I was originally disagreeing with your statement that hashing is
O(N)/(table size). That's why I looked up several of the more popular
collision handling methods. I agree that looking up an item in a table
is not O(1), but hashing CAN be O(1). Hashing is computing, by some
arithmetic function, the "home" address of (normally) an identifier. There
is no reason that this function cannot be O(1). When it comes time to insert
it into the table, things begin to change but that doesn't mean that the
hashing is not O(1).

They make real good tables, though. A bound of 4-5 probes with a good hash
algorithm and a fixed size, chained overflow collision handling is a lot better
than a binary (figuring 5 probes on a tree would mean only 31 items in the
tree).

-- 
Jeff Lee
CSNet:	Jeff @ GATech		ARPA:	Jeff.GATech @ CSNet-Relay
uucp:	...!{akgua,allegra,rlgvax,sb1,unmvax,ulysses,ut-sally}!gatech!jeff

ndiamond@watdaisy.UUCP (Norman Diamond) (02/11/85)
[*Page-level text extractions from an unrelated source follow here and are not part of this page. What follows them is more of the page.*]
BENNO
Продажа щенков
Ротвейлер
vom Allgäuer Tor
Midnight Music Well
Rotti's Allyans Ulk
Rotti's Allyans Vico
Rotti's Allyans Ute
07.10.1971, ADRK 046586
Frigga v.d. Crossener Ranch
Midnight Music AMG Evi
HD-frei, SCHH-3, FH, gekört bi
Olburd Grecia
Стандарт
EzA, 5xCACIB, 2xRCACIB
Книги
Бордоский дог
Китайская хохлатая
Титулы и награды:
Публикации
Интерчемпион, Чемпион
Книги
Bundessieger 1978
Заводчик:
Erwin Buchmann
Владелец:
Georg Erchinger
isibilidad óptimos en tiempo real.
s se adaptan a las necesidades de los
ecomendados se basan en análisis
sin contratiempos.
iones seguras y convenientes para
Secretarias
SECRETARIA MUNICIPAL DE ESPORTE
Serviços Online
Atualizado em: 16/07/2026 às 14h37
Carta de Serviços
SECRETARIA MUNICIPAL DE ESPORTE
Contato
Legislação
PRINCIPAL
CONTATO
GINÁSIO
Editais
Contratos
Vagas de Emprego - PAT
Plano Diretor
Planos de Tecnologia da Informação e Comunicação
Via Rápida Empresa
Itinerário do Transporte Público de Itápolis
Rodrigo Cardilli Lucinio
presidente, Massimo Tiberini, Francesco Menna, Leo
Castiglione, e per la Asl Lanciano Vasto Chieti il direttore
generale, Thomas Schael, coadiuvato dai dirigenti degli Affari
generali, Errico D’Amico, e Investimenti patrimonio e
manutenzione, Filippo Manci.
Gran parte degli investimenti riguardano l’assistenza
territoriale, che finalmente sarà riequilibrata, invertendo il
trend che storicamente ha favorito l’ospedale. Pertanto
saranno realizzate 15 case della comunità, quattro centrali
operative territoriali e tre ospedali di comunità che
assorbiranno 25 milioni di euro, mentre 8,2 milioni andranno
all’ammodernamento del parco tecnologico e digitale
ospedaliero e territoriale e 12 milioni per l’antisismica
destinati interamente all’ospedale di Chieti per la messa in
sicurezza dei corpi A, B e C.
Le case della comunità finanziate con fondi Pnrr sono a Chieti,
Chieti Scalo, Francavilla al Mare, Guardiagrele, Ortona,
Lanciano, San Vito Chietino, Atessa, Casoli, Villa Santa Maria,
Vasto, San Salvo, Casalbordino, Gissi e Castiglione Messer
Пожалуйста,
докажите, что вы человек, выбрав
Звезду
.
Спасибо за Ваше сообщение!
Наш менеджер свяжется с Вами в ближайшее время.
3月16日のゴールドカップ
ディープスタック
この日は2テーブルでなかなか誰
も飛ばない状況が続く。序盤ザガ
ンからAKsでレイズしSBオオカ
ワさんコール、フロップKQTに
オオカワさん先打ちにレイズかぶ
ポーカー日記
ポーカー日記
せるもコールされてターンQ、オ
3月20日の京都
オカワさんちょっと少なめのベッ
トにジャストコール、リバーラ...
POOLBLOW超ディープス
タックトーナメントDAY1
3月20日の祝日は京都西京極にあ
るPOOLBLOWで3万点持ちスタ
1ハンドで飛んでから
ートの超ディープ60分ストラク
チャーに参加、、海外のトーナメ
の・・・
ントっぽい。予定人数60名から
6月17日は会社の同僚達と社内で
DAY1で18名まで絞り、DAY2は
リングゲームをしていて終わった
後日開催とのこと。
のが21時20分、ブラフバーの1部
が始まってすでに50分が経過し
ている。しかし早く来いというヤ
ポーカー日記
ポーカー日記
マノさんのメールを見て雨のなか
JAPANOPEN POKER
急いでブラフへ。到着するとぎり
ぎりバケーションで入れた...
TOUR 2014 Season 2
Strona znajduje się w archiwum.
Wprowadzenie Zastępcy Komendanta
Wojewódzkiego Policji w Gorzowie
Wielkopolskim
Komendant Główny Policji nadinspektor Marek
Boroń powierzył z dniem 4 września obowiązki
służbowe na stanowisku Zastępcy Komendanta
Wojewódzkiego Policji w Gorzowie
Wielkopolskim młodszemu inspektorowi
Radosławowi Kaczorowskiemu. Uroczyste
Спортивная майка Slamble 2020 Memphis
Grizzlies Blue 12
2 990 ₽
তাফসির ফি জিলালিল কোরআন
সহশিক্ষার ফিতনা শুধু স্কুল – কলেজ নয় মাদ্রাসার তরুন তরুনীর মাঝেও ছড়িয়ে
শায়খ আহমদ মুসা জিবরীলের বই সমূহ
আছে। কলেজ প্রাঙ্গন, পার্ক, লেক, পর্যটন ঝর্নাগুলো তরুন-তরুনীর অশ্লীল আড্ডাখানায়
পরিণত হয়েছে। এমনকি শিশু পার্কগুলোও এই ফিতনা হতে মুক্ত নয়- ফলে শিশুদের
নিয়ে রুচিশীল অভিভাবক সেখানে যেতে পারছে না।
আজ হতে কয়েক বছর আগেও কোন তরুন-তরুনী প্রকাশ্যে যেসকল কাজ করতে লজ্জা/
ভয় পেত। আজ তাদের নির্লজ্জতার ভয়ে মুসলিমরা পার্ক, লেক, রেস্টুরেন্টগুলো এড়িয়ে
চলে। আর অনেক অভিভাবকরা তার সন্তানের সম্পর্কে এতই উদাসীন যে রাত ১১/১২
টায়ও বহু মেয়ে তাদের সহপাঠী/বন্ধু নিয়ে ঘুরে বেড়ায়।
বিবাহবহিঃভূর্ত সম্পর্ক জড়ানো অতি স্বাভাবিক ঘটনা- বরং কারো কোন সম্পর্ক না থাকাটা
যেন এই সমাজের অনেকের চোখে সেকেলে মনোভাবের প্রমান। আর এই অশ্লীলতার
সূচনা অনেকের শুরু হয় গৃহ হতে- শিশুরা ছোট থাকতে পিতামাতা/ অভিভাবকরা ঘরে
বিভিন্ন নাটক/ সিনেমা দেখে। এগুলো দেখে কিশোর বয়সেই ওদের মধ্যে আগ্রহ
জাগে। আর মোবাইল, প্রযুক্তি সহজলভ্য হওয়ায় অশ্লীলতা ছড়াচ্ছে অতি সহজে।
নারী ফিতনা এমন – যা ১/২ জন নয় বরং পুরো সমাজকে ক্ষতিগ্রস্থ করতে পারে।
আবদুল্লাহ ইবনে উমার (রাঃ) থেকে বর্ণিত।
Insertions in hash tables are not O(1) (period).

Insertions can be done in such a manner that searches and retrievals will
always be O(1).  Some of these insertions will be more expensive than
others.

Searches and retrievals in hash tables can be made O(1), period.
-- 

   Norman Diamond

UUCP:  {decvax|utzoo|ihnp4|allegra|clyde}!watmath!watdaisy!ndiamond
CSNET: ndiamond%watdaisy@waterloo.csnet
ARPA:  ndiamond%watdaisy%waterloo.csnet@csnet-relay.arpa

"Opinions are those of the keyboard, and do not reflect on me or higher-ups."